[Problem]: Repeat exactly the lines from the first line of the records through the line containing "66. __growth__, [Retention", and nothing more.

[The records]:
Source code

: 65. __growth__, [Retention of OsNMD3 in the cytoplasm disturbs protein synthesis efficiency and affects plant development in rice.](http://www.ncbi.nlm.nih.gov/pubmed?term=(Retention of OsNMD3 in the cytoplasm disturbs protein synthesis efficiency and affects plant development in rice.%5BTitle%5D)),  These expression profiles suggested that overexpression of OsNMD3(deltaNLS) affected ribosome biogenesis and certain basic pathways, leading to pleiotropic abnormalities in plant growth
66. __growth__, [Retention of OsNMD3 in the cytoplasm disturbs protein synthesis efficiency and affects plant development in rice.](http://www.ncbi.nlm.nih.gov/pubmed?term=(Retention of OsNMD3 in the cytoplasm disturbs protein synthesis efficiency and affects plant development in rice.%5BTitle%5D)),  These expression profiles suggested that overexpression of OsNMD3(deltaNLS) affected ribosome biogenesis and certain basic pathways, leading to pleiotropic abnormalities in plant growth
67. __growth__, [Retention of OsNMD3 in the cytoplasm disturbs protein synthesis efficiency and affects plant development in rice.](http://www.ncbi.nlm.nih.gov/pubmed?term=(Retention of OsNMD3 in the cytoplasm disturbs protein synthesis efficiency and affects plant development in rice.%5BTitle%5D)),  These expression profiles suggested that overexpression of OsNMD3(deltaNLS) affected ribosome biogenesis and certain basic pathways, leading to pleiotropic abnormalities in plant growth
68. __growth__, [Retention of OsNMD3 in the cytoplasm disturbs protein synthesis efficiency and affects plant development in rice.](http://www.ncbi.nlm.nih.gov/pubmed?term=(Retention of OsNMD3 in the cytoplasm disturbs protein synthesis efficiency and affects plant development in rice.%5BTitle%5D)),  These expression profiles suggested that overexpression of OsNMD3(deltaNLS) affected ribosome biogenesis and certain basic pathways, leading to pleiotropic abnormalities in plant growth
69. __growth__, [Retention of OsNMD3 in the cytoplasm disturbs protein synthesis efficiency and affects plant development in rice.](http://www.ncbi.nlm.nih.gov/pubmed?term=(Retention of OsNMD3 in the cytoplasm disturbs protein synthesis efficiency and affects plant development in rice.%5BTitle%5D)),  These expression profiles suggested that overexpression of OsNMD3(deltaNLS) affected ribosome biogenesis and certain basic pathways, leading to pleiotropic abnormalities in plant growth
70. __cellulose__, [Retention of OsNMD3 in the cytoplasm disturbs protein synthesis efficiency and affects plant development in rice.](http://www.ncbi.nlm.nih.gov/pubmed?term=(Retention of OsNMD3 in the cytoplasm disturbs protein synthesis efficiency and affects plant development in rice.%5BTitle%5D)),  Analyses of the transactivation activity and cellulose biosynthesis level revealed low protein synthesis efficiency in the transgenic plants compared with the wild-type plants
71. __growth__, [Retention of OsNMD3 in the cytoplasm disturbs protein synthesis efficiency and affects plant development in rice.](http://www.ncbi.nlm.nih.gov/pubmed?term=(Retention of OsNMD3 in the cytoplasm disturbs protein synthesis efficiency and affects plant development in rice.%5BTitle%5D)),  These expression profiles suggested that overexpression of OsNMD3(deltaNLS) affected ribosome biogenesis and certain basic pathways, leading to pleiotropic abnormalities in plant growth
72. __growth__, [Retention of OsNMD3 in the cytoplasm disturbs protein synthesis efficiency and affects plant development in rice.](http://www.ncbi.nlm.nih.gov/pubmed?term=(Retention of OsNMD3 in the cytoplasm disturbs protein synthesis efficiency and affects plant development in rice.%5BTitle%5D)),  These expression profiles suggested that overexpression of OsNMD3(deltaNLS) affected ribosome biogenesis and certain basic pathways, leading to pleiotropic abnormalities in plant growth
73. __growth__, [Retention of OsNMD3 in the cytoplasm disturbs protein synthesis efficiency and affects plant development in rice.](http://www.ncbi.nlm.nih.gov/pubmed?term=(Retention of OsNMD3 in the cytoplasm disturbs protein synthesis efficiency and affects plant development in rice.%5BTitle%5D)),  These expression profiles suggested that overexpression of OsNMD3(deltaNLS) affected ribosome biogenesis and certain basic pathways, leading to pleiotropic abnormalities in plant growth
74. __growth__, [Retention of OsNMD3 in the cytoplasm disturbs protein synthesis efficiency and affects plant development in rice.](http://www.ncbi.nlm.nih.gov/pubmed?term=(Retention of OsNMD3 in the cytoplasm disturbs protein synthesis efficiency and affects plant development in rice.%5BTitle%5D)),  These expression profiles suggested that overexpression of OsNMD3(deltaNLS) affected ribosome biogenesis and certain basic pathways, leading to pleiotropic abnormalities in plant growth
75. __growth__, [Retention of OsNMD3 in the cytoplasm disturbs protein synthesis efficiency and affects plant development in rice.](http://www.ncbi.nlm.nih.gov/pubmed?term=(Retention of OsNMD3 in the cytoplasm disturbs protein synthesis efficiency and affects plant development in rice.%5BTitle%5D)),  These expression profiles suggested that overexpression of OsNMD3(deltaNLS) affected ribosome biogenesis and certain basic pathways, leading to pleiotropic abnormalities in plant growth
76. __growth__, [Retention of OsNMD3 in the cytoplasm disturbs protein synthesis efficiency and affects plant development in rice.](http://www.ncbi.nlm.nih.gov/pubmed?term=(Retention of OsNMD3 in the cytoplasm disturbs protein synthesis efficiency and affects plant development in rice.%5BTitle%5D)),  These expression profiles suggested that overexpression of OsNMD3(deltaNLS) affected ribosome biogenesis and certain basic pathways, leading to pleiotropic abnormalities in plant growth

[Your response]:
Source code

: 65. __growth__, [Retention of OsNMD3 in the cytoplasm disturbs protein synthesis efficiency and affects plant development in rice.](http://www.ncbi.nlm.nih.gov/pubmed?term=(Retention of OsNMD3 in the cytoplasm disturbs protein synthesis efficiency and affects plant development in rice.%5BTitle%5D)),  These expression profiles suggested that overexpression of OsNMD3(deltaNLS) affected ribosome biogenesis and certain basic pathways, leading to pleiotropic abnormalities in plant growth
66. __growth__, [Retention of OsNMD3 in the cytoplasm disturbs protein synthesis efficiency and affects plant development in rice.](http://www.ncbi.nlm.nih.gov/pubmed?term=(Retention of OsNMD3 in the cytoplasm disturbs protein synthesis efficiency and affects plant development in rice.%5BTitle%5D)),  These expression profiles suggested that overexpression of OsNMD3(deltaNLS) affected ribosome biogenesis and certain basic pathways, leading to pleiotropic abnormalities in plant growth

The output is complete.